TASK: I would like every line of the records below that contains the word "pandemi" copied.

SOURCE DATA:
=== Begin Enclosure ===
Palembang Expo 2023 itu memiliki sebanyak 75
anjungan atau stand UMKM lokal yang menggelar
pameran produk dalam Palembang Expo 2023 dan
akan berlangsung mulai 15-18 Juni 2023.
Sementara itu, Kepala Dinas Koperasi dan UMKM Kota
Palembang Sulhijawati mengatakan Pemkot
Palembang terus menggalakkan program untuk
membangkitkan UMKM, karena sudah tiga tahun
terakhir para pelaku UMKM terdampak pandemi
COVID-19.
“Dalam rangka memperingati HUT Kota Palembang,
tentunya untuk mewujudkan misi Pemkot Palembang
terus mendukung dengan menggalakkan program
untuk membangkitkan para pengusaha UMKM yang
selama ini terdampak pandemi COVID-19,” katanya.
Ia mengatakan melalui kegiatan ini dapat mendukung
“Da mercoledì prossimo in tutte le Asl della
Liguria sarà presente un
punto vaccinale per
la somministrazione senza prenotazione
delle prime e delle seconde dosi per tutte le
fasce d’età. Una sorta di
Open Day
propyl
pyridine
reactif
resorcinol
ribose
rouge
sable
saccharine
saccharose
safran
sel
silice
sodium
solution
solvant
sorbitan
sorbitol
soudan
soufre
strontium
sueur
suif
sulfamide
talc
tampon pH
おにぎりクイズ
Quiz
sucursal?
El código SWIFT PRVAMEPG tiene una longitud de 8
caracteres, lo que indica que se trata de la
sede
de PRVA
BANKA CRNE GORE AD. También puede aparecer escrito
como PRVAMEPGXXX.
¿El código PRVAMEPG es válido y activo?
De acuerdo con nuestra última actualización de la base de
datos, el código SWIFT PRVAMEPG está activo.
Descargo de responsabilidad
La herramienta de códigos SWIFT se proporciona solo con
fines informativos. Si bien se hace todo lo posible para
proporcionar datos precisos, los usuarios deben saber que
=== End Enclosure ===
ANSWER BOX:
terakhir para pelaku UMKM terdampak pandemi
selama ini terdampak pandemi COVID-19,” katanya.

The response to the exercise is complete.